There was one particular destination in Sindh that really broke my heart and to this day keeps me thinking and wanting to go back to help. A few kilometres off mainland Karachi there was an island slum called Baba Island. This island had one of the highest population densities I have ever seen. People were literally living shoulder to shoulder, living on an island not suitable for the harshest of animals to live on. Lack of infrastructure and sanitation meant the streets and homes of the slum were filled and flooded with sewage water, garbage, feces, dead corpses of animals, disease, and the list could go on.

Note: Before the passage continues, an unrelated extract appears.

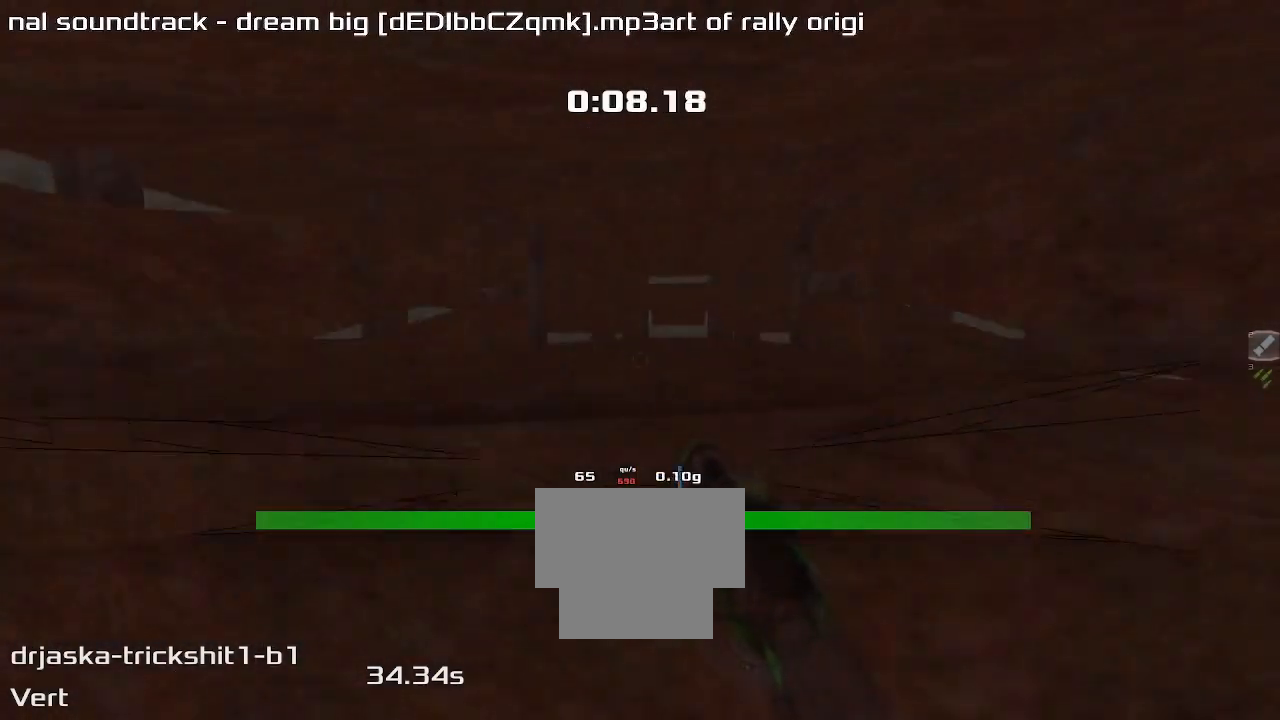
Gameplay with keyboard; each line is a JSON object with the keys held at the frame after it. "events" lists presses ("down") and releases ("up") of "down", "left", "right" and "up" between this image and that frame as [ms after this image, input, new state], when the widget could be followed in between. No other keys are recorded. Mouse input is not recorded. Not read: other_keys.
{"keys": ["up"], "events": []}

I remember walking into an elderly woman by the name of Hanifa’s little shack that she called home, she cried to me and told me how her house is constantly being flooded from ocean water and sewage overrun. She complained about how she could not afford to feed her orphaned grandchildren, and that she cannot afford to find medical treatment when sick.

I remember covering my face with the traditional Sindhi scarf that was gifted to me by a local, and I just broke down. The tears in my eyes would not stop flowing, I felt as if I had the guild of the world placed on my soul. And I remember repeatedly asking myself “how have we the greatest Ummah to be sent down by Allah allowed and accepted for this to happen to our own brothers and sisters?”